专栏名称: 狗厂

为爬虫框架构建Selenium模块、DSL模块(Kotlin实现)

狗厂 · 掘金 · · 2018-06-13 02:16

正文

冲浪.jpg

NetDiscover 是一款基于Vert.x、RxJava2实现的爬虫框架。我最近添加了两个模块：Selenium模块、DSL模块。

一. Selenium模块

添加这个模块的目的是为了让它能够模拟人的行为去操作浏览器，完成爬虫抓取的目的。

Selenium是一个用于Web应用程序测试的工具。Selenium测试直接运行在浏览器中，就像真正的用户在操作一样。支持的浏览器包括IE（7, 8, 9, 10, 11），Mozilla Firefox，Safari，Google Chrome，Opera等。这个工具的主要功能包括：测试与浏览器的兼容性——测试你的应用程序看是否能够很好得工作在不同浏览器和操作系统之上。测试系统功能——创建回归测试检验软件功能和用户需求。支持自动录制动作和自动生成 .Net、Java、Perl等不同语言的测试脚本。
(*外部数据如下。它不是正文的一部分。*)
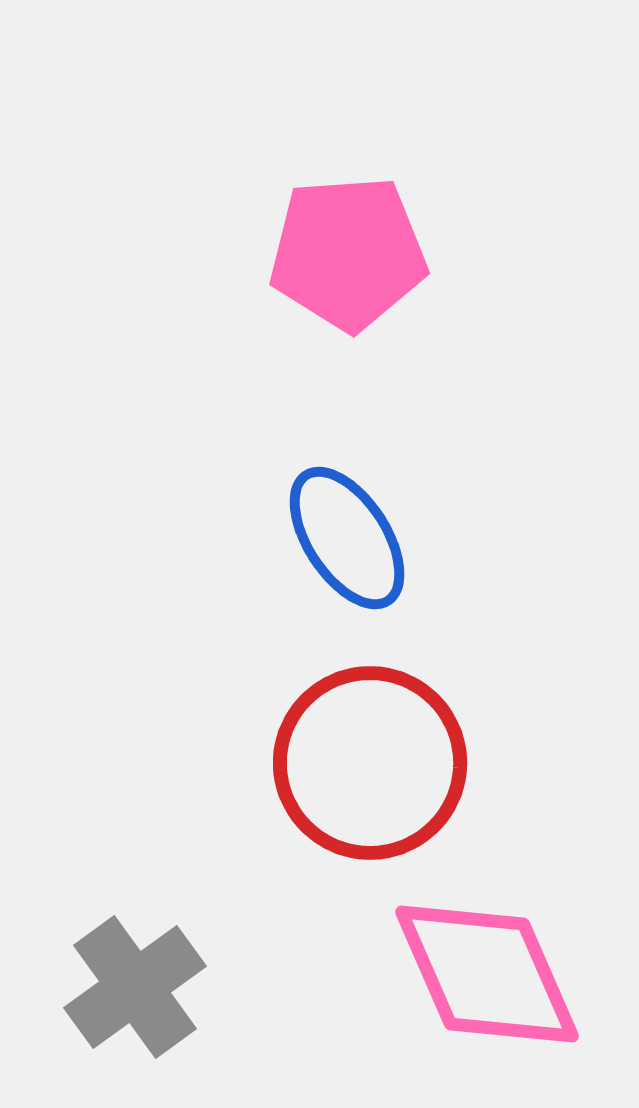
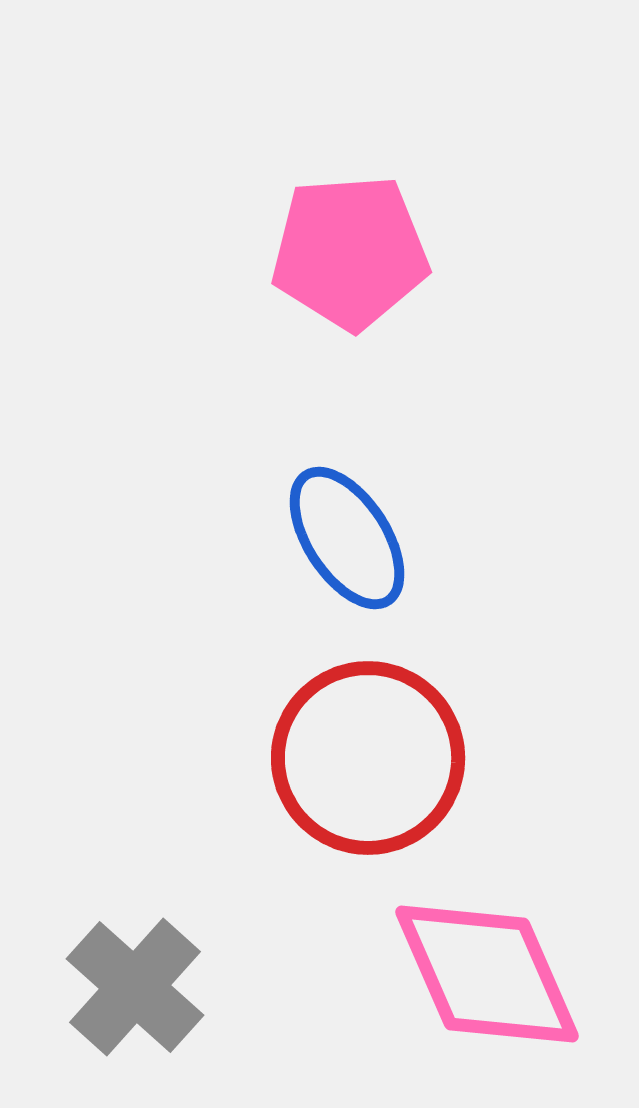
pink pentagon: moved 2 px right, 1 px up
red circle: moved 2 px left, 5 px up
gray cross: rotated 12 degrees counterclockwise
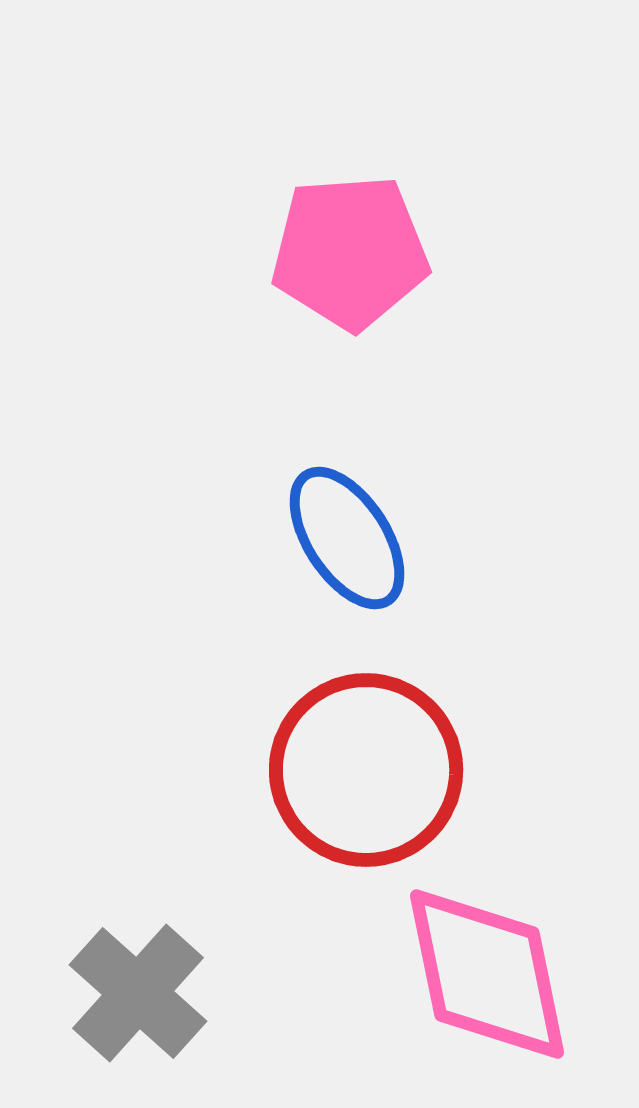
red circle: moved 2 px left, 12 px down
pink diamond: rotated 12 degrees clockwise
gray cross: moved 3 px right, 6 px down
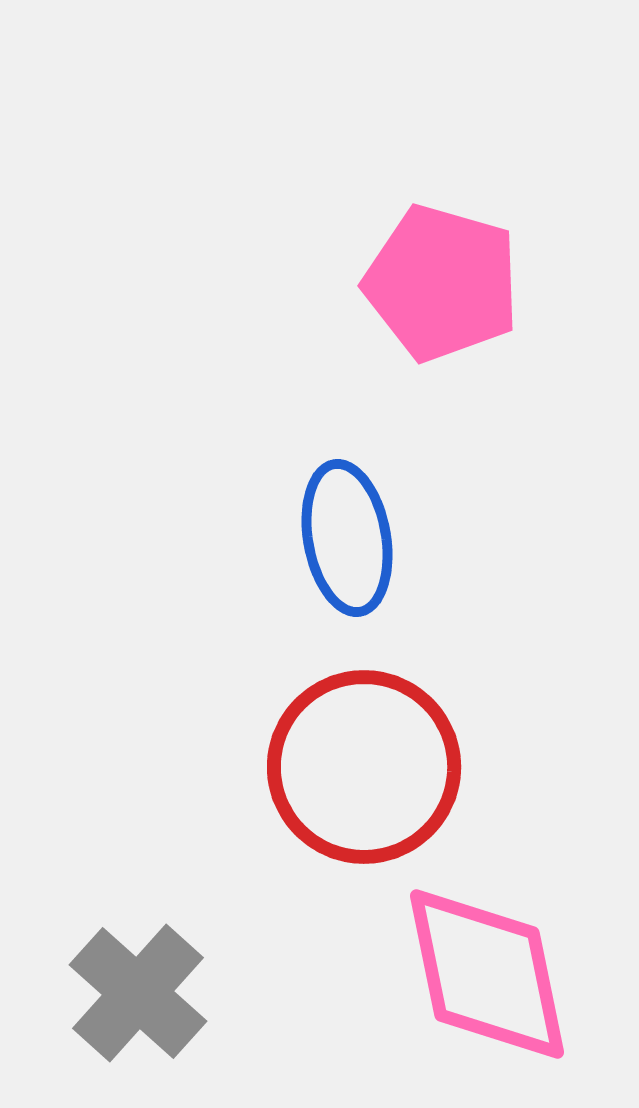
pink pentagon: moved 92 px right, 31 px down; rotated 20 degrees clockwise
blue ellipse: rotated 23 degrees clockwise
red circle: moved 2 px left, 3 px up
Selenium包括了一组工具和API：Selenium IDE，Selenium RC，Selenium WebDriver，和Selenium Grid。

其中，Selenium WebDriver 是一个支持浏览器自动化的工具。它包括一组为不同语言提供的类库和“驱动”（drivers）可以使浏览器上的动作自动化。

1.1 适配多个浏览器

正是得益于Selenium WebDriver ，Selenium模块可以适配多款浏览器。目前在该模块中支持Chrome、Firefox、IE以及PhantomJS（PhantomJS是一个无界面的,可脚本编程的WebKit浏览器引擎）。

package com.cv4j.netdiscovery.selenium;

import org.openqa.selenium.WebDriver;
import org.openqa.selenium.chrome.ChromeDriver;
import org.openqa.selenium.firefox.FirefoxDriver;
import org.openqa.selenium.ie.InternetExplorerDriver;
import org.openqa.selenium.phantomjs.PhantomJSDriver;
import org.openqa.selenium.remote.CapabilityType;
import org.openqa.selenium.remote.DesiredCapabilities;

/**
 * Created by tony on 2018/1/28.
 */
public enum Browser implements WebDriverInitializer {

    CHROME {
        @Override
        public WebDriver init(String path) {
            System.setProperty("webdriver.chrome.driver", path);
            return new ChromeDriver();
        }
    },
    FIREFOX {
        @Override
        public WebDriver init(String path) {
            System.setProperty("webdriver.gecko.driver", path);
            return new FirefoxDriver();
        }
    },
    IE {
        @Override
        public WebDriver init(String path) {
            System.setProperty("webdriver.ie.driver", path);
            return new InternetExplorerDriver();
        }
    },
    PHANTOMJS {
        @Override
        public WebDriver init(String path) {

            DesiredCapabilities capabilities = new DesiredCapabilities();
            capabilities.setCapability("phantomjs.binary.path", path);
            capabilities.setCapability(CapabilityType.ACCEPT_SSL_CERTS, true);
            capabilities.setJavascriptEnabled(true);
            capabilities.setCapability("takesScreenshot", true);
            capabilities.setCapability("cssSelectorsEnabled", true);

            return new PhantomJSDriver(capabilities);
        }
    }
}

1.2 WebDriverPool

之所以使用WebDriverPool，是因为每次打开一个WebDriver进程都比较耗费资源，所以创建一个对象池。我使用Apache的Commons Pool组件来实现对象池化。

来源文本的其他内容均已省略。